━━━ Page extract
Lazy, forgetful drivers are as bad as distracted drivers

Signal lights, and other safety equipment, are there for a reason.

I’m not sure what the root of the problem is, whether it be forgetfulness, laziness or something else entirely, but the flicking on and off of a vehicle’s signal light is probably one of the easiest parts of operating a motor vehicle — but not for some.

More and more irresponsible drivers seem to be lacking the ability and knowledge of how that little switch works.

For myself, it’s a personal pet peeve because it truly is annoying and comes off as arrogant laziness.

Honestly, I’m truly baffled. Is it simply bad habits? Or, as the people of the world get more and more wrapped up in themselves, do people really have that little consideration for those they share road with.

One simple mistake — and if you’re just choosing not to signal it’s not even a mistake — and end your life or somebody else’s.

But signal lights are put on vehicles for a reason, to let others drivers and even pedestrians know of your intentions.

I feel like I’m stating the obvious but some drivers just don’t seem to be getting it: not using them is dangerous.

Many, including the Society of Automotive Engineers (SAE) claim neglecting to use signal lights has become equal to, if not more dangerous, than distracted driving; causing millions of accidents each year.

A study SAE released in 2012 states there are more than 750 billion instances of drivers not using signal lights, annually.. This puts the number at more than 2 billion instances per day. And I’m willing to guess the problem hasn’t gotten any better in three years.

While not all improper lane changes stem from failing to signal, Alberta Transportation statistics for 2012 cite 314 drivers involved in non-fatal injury collisions under improper lane changes. There was no available data for drivers involved in fatal collisions.

In 2013, one driver was involved in a fatal collision as a result of an improper lane change. Drivers in non-fatal injury collisions totalled 347.

Just driving to and from work I’m amazed by the number of people who don’t signal when merging, changing lanes, turning or pulling into/away from a curb or parking spot.

Not only is it a common courtesy but it’s also the law.

Failing to signal could not only harm masses but it could also come back to bite drivers in their — wallets.

On May 31, 2015 fines for Albertans who disobey traffic law jumped by approximately 35 per cent. Failing to properly signal could set you back $155.

Personally, I’ve got better things to spend my money on. I also pride myself in not being that kind of jerk.

Amelia Naismith is the reporter/photographer of The Leduc/Wetaskiwin Pipestone Flyer and writes a regular column for the paper.
━━━━━━
# [Activities]
A - Do these statements agree with the column on signal lights? (i) The SAE study was released in 2012. (ii) Alberta Transportation statistics record no drivers in fatal collisions from improper lane changes in 2013. (iii) Failing to properly signal in Alberta could cost $155. Answer yes or no to each, quoting the words from the column that decide it.
B - Can you transcribe the column on signal lights from "But signal lights" up to and including "in three years."?
━━━ Material supplied
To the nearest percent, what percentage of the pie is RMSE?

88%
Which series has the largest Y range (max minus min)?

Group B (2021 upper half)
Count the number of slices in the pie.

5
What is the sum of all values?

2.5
━━━━━━
# [Results]
A -
(i) Yes: "A study SAE released in 2012"
(ii) No: "In 2013, one driver was involved in a fatal collision as a result of an improper lane change."
(iii) Yes: "Failing to properly signal could set you back $155."

B -
But signal lights are put on vehicles for a reason, to let others drivers and even pedestrians know of your intentions.

I feel like I’m stating the obvious but some drivers just don’t seem to be getting it: not using them is dangerous.

Many, including the Society of Automotive Engineers (SAE) claim neglecting to use signal lights has become equal to, if not more dangerous, than distracted driving; causing millions of accidents each year.

A study SAE released in 2012 states there are more than 750 billion instances of drivers not using signal lights, annually.. This puts the number at more than 2 billion instances per day. And I’m willing to guess the problem hasn’t gotten any better in three years.